United States History Sources

The sources gathered under this heading will provide you with brief summaries of information about topics in American history. The information contained in these sources aren't bound by subject or time, but contain comprehensive listings of information across the expanse of the historic record of the United States. Sources like these are useful for gaining basic factual information and suggestions for further reading about any given topic.

Dictionaries:

The Dictionary of American History

Similar Sources to Consult:
Oxford Companion to American History

The Dictionary of American History is arranged by subject so that each topic related to American history is given an entry, which is designed to describe the basic elements of the event - when, where, who and the outcome. Each entry contains a brief overview or summary of the event. At the end of the entry, the author provides a bibliography for further reading. Both the summary and the bibliography will be useful for your research. Within each entry, there are many clues or key words that may be helpful to you; write them down on note cards and keep track of where you get the information you write down. You may want to go back to these reference sources later in the research process. By using note cards, you can keep the information you find organized and maintain a list of sources you have examined. Use the four sections outlined below to arrange the information on your note cards:

Things To Look For:

  1. Names of people
  2. Place names - towns, cities, geographic features, bodies of water, mountains, lakes, rivers, etc.
  3. Dates and Statistics
  4. Outcome Statements - what was the end result of the event?

Here is a list of terms taken from the Bunker Hill entry in the Dictionary of American History broken down by sections:

People: Colonel William Prescott, Major General Israel Putnam, Brigadier General Sir William Howe, John Stark, Major Pitcairn, Joseph Warren

Place names: Bunker Hill, Boston, Charlestown, Breed's Hill, Mystic River, New Hampshire, Lexington

Dates and Statistics: Day of the battle - June 17, 1775

1200 American militia were sent to Charlestown to seize Bunker Hill - June 16, 1775

British casualties: 1054

American casualties: 441
Battle lasted 2 hours

Outcome Statements (summary):

After an engagement lasting less than two hours, the British were masters of the peninsula, but with heavy casualties of 1054, while the Americans lost, in killed, wounded and prisoners, but 441.

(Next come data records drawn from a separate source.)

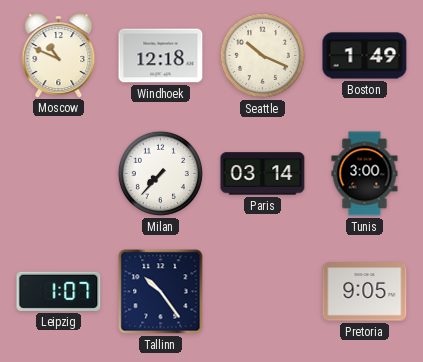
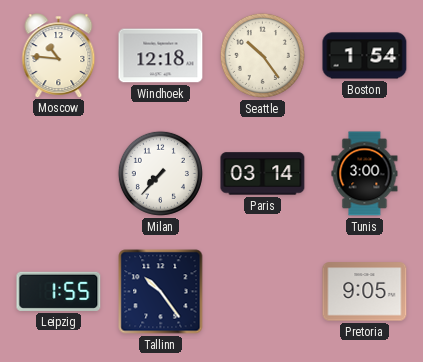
Moscow: 10:49 -> 10:46
Seattle: 10:19 -> 10:24
Boston: 1:49 -> 1:54
Leipzig: 1:07 -> 1:55
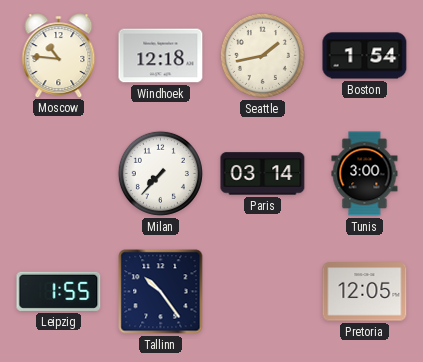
Seattle: 10:24 -> 1:43
Pretoria: 9:05 -> 12:05
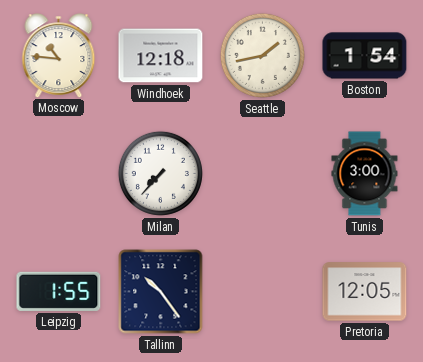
Paris: 03:14 -> none
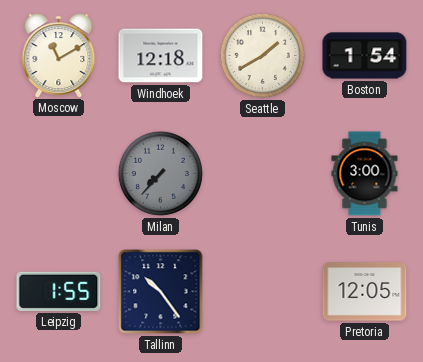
Moscow: 10:46 -> 11:10
Seattle: 1:43 -> 1:40
Milan dial: white -> grey
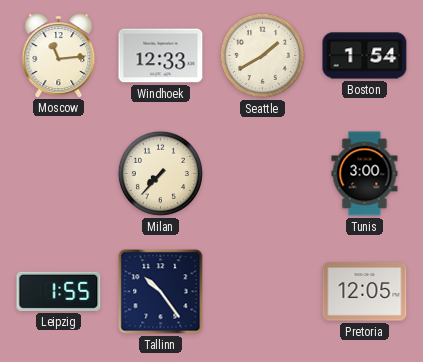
Moscow: 11:10 -> 11:14
Windhoek: 12:18 -> 12:33
Milan dial: grey -> cream
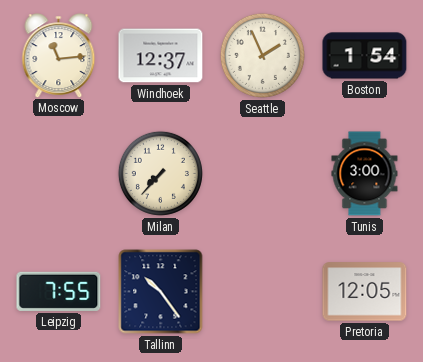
Windhoek: 12:33 -> 12:37
Seattle: 1:40 -> 1:56
Leipzig: 1:55 -> 7:55
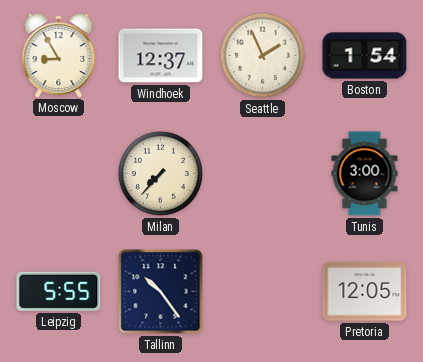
Moscow: 11:14 -> 8:55
Leipzig: 7:55 -> 5:55
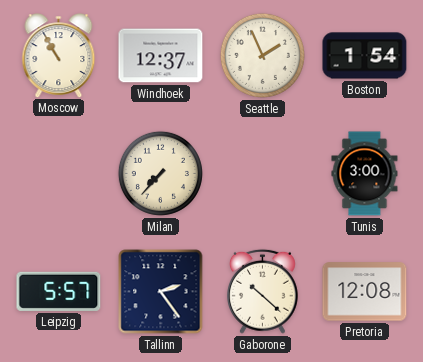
Moscow: 8:55 -> 10:55
Leipzig: 5:55 -> 5:57
Tallinn: 10:24 -> 2:24
Gaborone: none -> 10:22
Pretoria: 12:05 -> 12:08
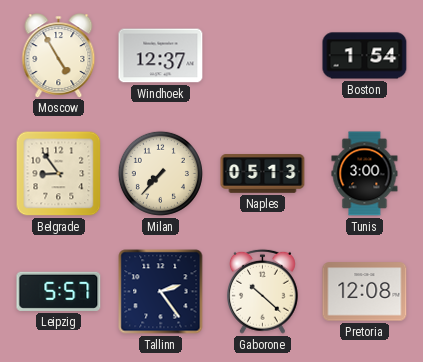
Moscow: 10:55 -> 4:55
Seattle: 1:56 -> none
Belgrade: none -> 8:54
Naples: none -> 05:13
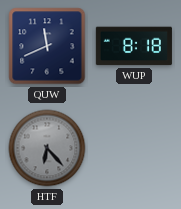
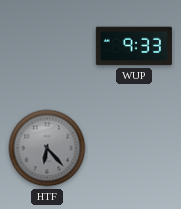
QUW: 11:41 -> none
WUP: 8:18 -> 9:33
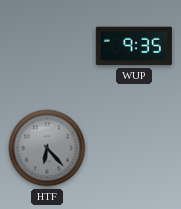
WUP: 9:33 -> 9:35
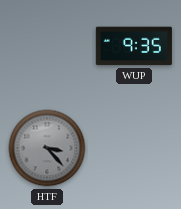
HTF: 6:23 -> 3:23
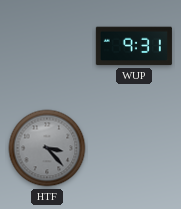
WUP: 9:35 -> 9:31
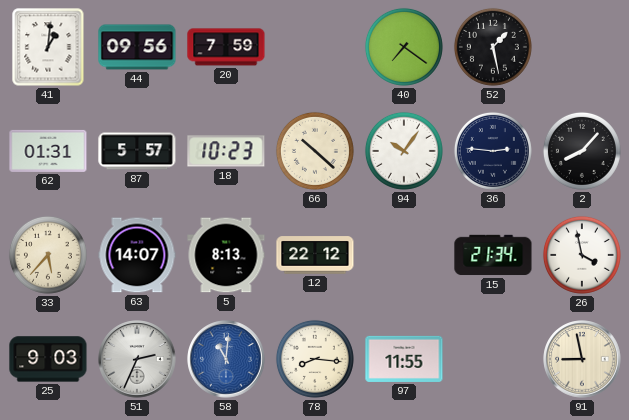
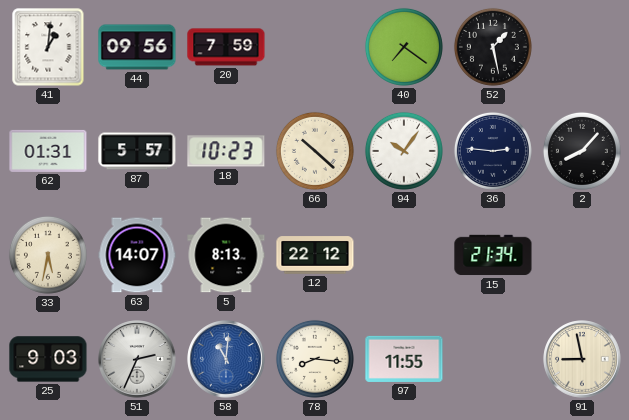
33: 5:37 -> 5:32
26: 3:58 -> none
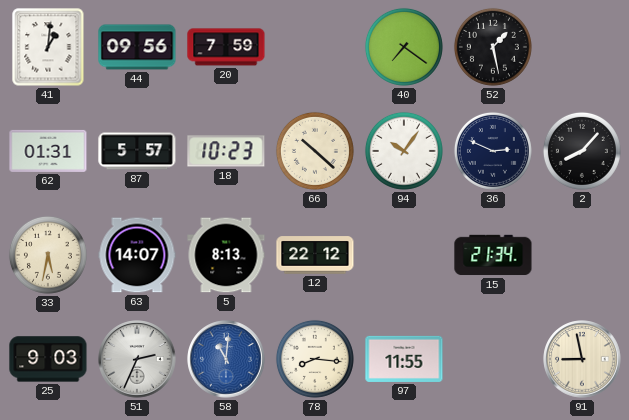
36: 2:46 -> 2:49
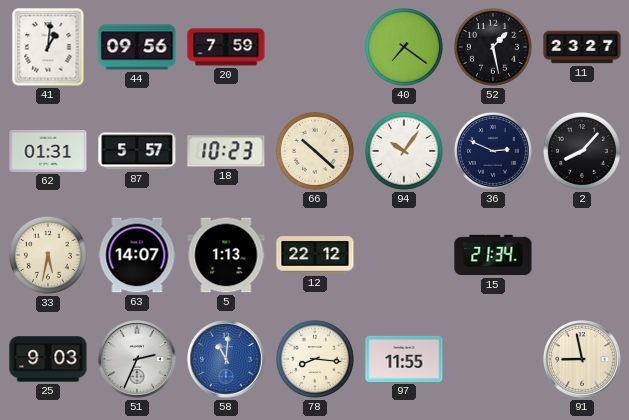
11: none -> 23:27
5: 8:13 -> 1:13
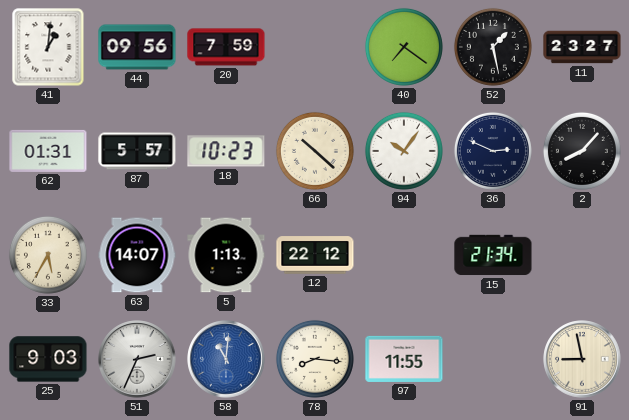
33: 5:32 -> 5:35
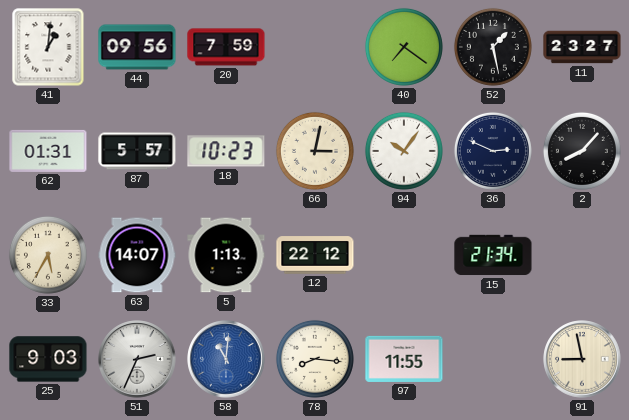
66: 10:22 -> 3:02
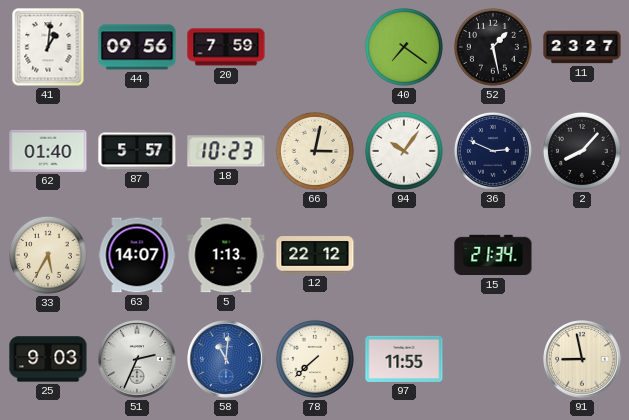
62: 01:31 -> 01:40
78: 8:16 -> 7:38
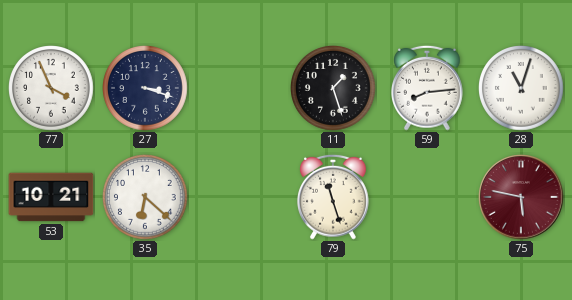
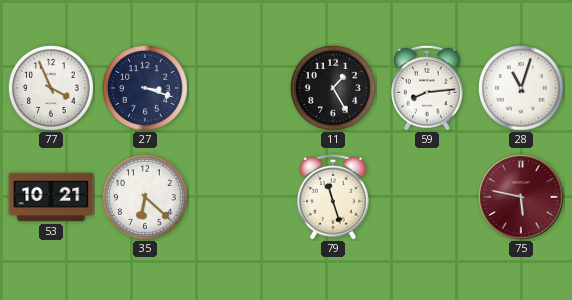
11: 1:27 -> 1:25
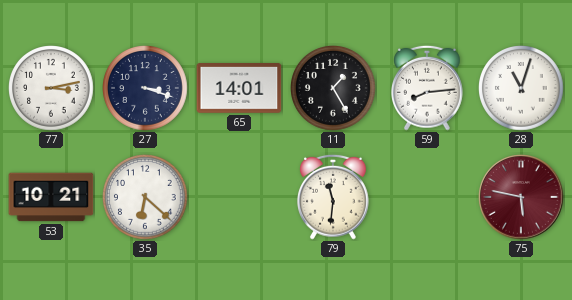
77: 3:56 -> 3:13
65: none -> 14:01
79: 11:27 -> 11:31
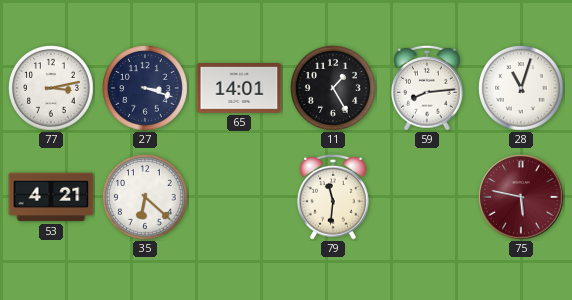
53: 10:21 -> 4:21
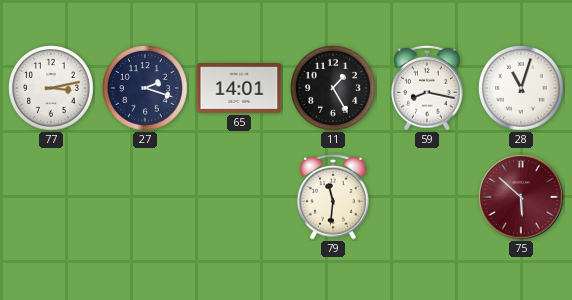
27: 3:18 -> 2:18
59: 8:14 -> 8:17
53: 4:21 -> none
35: 6:22 -> none
75: 5:47 -> 5:52
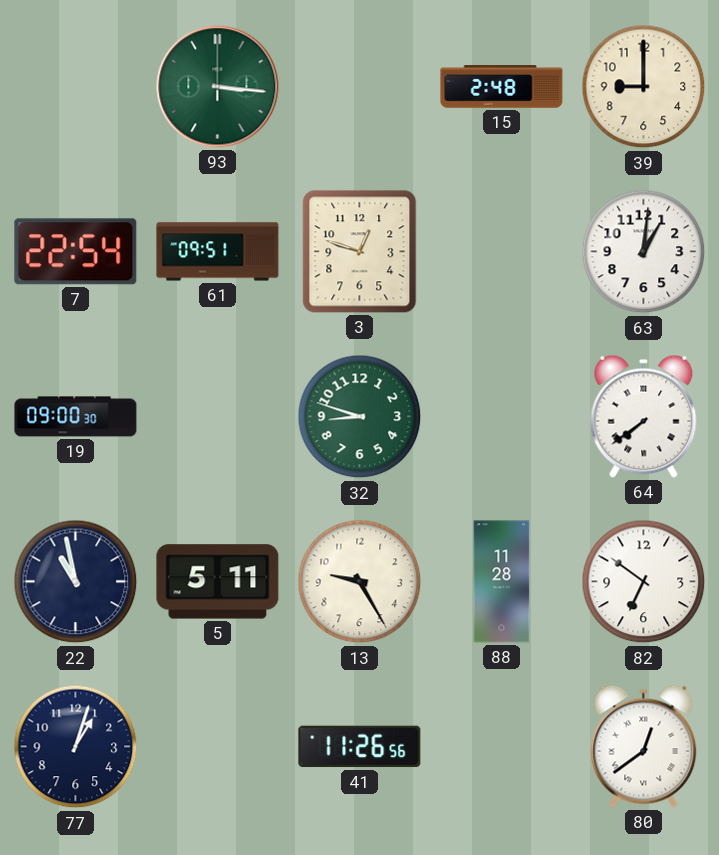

At first regarded by the Americans as a defeat, Bunker Hill, Because of the way in which militia resisted regulars, came to be regarded as a moral victory, leading to a dangerous overconfidence in unpreparedness.

Research Activity - Choosing the Next Step in the Research Process

Now it is time to choose the next step in your research. You can go directly from sources like the Dictionary of American History and the others listed below to the recommended reading on the topic given in the bibliography section of the entry. Within the entry for the Battle of Bunker Hill, in the Dictionary of American History, the author recommends two secondary sources related specifically to Bunker Hill for further reading. If you choose to go directly to a secondary source, then you should have a look at the Using Secondary Sources as a Reference Tool before moving forward.

Research Activity -- Bunker Hill - Finding Evidence within the Exhibit

There are conflicting reports of the precise timeline of the Battle of Bunker Hill. The evidence is not conclusive regarding the exact time of day the Battle began or ended. Ask yourself these questions: What type of evidence can answer these questions? Can you find evidence in any of the letters used in the exhibit that reveals what time of day the Battle began? How long it lasted? What the weather was like the day of the Battle? Does what Peter Brown said about the time of the Battle differ from what the Dictionary of American History entry says? Which is more accurate? Why?